Listen to this story narrated by master storyteller Otis Jiry.
Louie Marozzi wasn’t part of anyone’s gang.
It’s true that Al Capone, Dion O’Banion, and Bugs Malone all asked him, at one time or the other, to drive trucks for them. But he turned them all down. He wanted to stay independent…no matter the cost.
Not only was Louie an exceptional driver, he was a giant of a man. At six-feet, seven-inches, and 340 pounds, he was a specimen to behold. People thought Big Louie, as many called him, wasn’t too bright.
He seldom spoke and when he did he stumbled over words, going from Italian to American in the same sentence. His appearance, with a dark unibrow and jutting forehead, probably furthered the narrative about his low intelligence.
He was slow to anger. He didn’t drink alcohol, or smoke cigarettes. The few friends he had were homeless, and lived on the streets of Chicago. His daily challenge was to stay out of the way of warring gangs.
Louie saw plenty of guys get gunned down in a hail of bullets from a passing car. The gangsters spent as much time killing each other as they did innocent victims. Dead men turned up all the time.
It was that environment that gave Louie his chance to kill people without getting caught. He wasn’t a violent killer, and never used a gun. He preferred to put his victims to sleep in his firm, yet strangely gentle, chokehold.
Unlike some psychopaths, Louie knew it was wrong to kill people. He justified his hobby by killing what he judged were bad men. He tried to keep the murders down to just a couple a week.
With the rate of weekly murders in the streets of Chicago in 1931, two more a week were easily lost in the shifting statistics.
In Louie’s mind he was doing his criminal victims a favor. They probably would have been violently killed by someone else. He was nice enough to make their passing painless and not traumatic.
Even in that violent time and city, there were whispered rumors of a serial strangler stalking the streets. The police, aware of the rumors – and the circumstances involving a string of choking victims – kept their eyes open for a suspect.
One day his friend Leo emerged from the streets, and hunted him down.
“I need your help Louie,” the shriveled old man pleaded.
“A couple of thugs in Bugs Moran’s gang took Angelo this morning! They beat him up and dragged him into one of those big black cars and took off!”
“Why they do that?” Louie asked.
“I don’t know for sure, but I think it’s about a briefcase he found in an alley, and they were looking for it.”
“You sure Bug’s boy’s did it?”
“Yeah…I happen to know a couple of them. Ran a few errands for ’em.”
“I’ll see what I can do come amico.”
As Louie walked back to where his truck was parked, he noticed a couple of thugs loitering around it. The first thing that went through his mind was Angelo convinced them he had the briefcase, in order to stay alive.
The normally calm and composed Louie was slowly melting away, as he watched them from the window of a shop he went inside of. He didn’t like being threatened. He looked at both men closely, memorizing their faces.
There was a rear exit in the shop and Louie took it out to the alley. He knew where the Moran mobsters hung out. There was one location in particular, a house, that he suspected they’d taken Angelo too.
It was a couple of miles away, but that didn’t bother him. He liked a good brisk walk. It helped calm him down. He didn’t want to shed blood. He just wanted to gently put them to sleep in his powerful arms.
He was right about the house. It was on a big lot and fenced in, but Louie had no trouble getting over the fence.

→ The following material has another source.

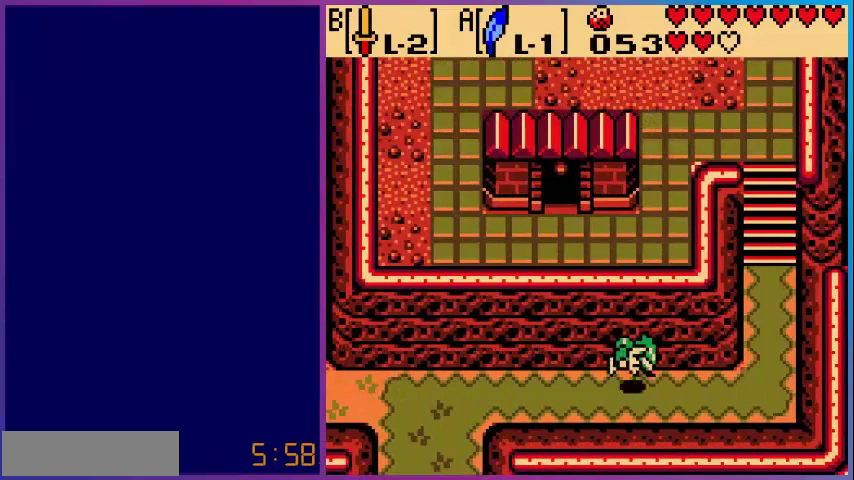
{"buttons": ["DPAD_RIGHT"], "events": [[280, "A", "up"]]}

As he got closer he heard a muffled scream. Louie sat down and waited for hours until the moon climbed to the top of the sky, before overpowering the sleeping guard on the front porch.
He went through the front door, surprisingly quiet for a man of his size. He took care of the two thugs sleeping in the living room. He went to the cellar door and opened it. He softly descended the stairs.
Another guard was asleep on a chair. Louie wished him sweet dreams and sent him to eternity. Angelo was a bloody pulp. His hands were tied behind him with twine, and he was unconscious.
Louie approached his body on the floor. He was laying sideways. He checked for a pulse and was surprised to find a weak one. He probably wasn’t going to make it from the looks of his smashed skull.
Louie sent him gently into the night.
No one knew what happened at the Bugs Moran gang’s house, because it was engulfed in flames set by Louie that night.
Locals said Moran’s gang never bothered Louie again. Some say it was because Al Capone and his thugs took a lot of Bug’s time just trying to survive.
Other’s say that Louie Marozzi was the most feared and famous killer in Chicago… that the public never heard about.
As It Stands, this tale is a chapter out of the urban lore from Chicago’s “gangster days.”